Your task is to copy each line of the material that includes "when".

------------------------------------------------------------------------

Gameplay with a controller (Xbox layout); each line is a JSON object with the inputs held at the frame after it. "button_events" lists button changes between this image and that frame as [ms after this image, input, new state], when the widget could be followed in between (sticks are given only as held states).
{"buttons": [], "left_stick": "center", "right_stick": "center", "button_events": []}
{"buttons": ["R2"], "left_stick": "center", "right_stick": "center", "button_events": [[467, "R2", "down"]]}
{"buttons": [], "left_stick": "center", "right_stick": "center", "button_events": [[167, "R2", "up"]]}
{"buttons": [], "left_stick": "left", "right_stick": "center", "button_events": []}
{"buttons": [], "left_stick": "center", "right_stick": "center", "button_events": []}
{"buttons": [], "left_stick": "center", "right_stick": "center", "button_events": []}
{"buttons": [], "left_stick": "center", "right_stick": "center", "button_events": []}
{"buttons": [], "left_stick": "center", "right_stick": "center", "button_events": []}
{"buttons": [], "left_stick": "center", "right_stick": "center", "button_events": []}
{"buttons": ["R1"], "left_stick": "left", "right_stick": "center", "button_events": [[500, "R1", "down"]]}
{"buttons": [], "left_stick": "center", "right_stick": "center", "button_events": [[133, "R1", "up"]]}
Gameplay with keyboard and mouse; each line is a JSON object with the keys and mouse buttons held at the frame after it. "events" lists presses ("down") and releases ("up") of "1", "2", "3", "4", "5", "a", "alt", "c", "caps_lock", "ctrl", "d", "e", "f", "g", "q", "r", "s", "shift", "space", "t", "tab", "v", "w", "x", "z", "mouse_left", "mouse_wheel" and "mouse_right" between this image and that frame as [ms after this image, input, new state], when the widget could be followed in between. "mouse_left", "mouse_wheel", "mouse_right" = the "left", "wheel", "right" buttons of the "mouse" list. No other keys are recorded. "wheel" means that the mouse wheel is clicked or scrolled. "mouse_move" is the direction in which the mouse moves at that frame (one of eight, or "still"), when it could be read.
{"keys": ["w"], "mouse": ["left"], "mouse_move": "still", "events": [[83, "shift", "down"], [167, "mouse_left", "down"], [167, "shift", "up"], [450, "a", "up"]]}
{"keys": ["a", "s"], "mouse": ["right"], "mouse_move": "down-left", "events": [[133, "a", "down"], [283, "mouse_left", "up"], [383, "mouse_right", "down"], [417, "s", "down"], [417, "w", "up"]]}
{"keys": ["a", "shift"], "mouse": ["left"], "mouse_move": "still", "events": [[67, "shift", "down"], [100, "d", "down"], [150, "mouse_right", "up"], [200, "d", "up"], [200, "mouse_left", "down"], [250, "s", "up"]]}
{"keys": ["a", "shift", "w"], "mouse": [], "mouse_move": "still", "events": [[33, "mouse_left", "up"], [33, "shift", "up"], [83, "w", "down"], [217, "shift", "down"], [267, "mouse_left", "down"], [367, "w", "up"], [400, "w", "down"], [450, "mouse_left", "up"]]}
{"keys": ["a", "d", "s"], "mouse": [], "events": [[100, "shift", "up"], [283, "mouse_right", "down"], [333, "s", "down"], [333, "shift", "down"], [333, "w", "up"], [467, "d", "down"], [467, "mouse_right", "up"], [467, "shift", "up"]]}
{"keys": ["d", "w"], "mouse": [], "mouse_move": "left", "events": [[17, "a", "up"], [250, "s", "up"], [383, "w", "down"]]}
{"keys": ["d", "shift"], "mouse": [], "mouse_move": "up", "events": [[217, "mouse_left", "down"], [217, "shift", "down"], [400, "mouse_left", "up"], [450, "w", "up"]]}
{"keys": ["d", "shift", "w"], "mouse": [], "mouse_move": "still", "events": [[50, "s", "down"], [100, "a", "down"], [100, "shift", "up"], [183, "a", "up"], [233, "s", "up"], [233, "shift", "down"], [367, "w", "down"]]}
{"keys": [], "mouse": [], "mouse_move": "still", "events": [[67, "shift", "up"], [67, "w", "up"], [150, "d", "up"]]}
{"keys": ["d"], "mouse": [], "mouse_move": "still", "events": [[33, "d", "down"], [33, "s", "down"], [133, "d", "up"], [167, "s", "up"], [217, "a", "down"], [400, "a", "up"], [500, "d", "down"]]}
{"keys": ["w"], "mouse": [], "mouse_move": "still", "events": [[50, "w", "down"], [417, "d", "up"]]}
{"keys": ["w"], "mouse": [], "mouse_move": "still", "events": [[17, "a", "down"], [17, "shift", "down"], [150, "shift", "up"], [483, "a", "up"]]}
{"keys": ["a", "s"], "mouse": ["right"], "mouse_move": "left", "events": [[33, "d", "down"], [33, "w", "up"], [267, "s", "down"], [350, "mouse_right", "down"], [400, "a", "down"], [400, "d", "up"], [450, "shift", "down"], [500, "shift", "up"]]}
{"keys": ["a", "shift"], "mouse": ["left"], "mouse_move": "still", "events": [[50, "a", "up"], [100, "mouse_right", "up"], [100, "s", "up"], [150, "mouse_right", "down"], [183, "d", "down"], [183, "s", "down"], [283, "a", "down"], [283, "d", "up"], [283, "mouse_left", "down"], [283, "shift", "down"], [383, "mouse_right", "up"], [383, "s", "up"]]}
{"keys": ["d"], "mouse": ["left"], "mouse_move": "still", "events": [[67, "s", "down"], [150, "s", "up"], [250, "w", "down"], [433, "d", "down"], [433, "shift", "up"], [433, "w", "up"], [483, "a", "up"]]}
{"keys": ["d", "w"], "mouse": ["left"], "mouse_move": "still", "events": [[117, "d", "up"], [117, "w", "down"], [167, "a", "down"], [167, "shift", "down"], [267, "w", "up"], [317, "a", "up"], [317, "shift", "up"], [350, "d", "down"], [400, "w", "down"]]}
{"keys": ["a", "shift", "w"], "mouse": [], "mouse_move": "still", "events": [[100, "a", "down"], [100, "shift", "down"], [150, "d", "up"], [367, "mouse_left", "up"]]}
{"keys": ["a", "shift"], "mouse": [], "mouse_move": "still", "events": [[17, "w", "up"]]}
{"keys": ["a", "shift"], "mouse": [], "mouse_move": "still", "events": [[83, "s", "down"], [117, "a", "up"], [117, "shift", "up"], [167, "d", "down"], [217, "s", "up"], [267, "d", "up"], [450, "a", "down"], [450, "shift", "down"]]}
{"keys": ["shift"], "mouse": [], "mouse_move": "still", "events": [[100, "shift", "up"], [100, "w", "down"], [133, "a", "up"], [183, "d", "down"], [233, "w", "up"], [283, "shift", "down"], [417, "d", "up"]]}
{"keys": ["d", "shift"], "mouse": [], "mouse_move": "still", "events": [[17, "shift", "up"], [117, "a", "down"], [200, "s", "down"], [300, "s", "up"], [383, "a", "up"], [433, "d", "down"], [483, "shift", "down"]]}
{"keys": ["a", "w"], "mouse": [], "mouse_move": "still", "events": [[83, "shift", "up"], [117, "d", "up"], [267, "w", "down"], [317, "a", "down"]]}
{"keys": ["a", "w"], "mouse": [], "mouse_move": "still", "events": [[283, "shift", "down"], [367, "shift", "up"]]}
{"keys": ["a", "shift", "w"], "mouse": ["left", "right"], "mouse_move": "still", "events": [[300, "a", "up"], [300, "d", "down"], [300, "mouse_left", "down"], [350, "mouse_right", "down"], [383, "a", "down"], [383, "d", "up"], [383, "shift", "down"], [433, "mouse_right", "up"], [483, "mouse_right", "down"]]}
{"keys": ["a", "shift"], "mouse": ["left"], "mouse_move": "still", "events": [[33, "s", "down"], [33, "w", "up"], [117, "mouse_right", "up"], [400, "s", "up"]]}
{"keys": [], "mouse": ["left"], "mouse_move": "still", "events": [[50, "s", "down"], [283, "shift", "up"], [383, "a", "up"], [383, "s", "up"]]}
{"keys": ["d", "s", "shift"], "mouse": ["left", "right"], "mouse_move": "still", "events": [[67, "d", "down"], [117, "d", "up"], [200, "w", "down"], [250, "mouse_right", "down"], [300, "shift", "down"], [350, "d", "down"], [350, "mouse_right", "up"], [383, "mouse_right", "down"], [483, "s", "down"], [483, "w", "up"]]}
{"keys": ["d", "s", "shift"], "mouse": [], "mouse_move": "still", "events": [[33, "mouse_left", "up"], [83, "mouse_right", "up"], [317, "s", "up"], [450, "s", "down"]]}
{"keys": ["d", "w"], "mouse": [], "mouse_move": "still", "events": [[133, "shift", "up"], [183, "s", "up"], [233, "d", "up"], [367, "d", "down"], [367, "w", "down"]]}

------------------------------------------------------------------------

### YOUR RESPONSE
Gameplay with a controller (Xbox layout); each line is a JSON object with the inputs held at the frame after it. "button_events" lists button changes between this image and that frame as [ms after this image, input, new state], when the widget could be followed in between (sticks are given only as held states).
Gameplay with keyboard and mouse; each line is a JSON object with the keys and mouse buttons held at the frame after it. "events" lists presses ("down") and releases ("up") of "1", "2", "3", "4", "5", "a", "alt", "c", "caps_lock", "ctrl", "d", "e", "f", "g", "q", "r", "s", "shift", "space", "t", "tab", "v", "w", "x", "z", "mouse_left", "mouse_wheel" and "mouse_right" between this image and that frame as [ms after this image, input, new state], when the widget could be followed in between. "mouse_left", "mouse_wheel", "mouse_right" = the "left", "wheel", "right" buttons of the "mouse" list. No other keys are recorded. "wheel" means that the mouse wheel is clicked or scrolled. "mouse_move" is the direction in which the mouse moves at that frame (one of eight, or "still"), when it could be read.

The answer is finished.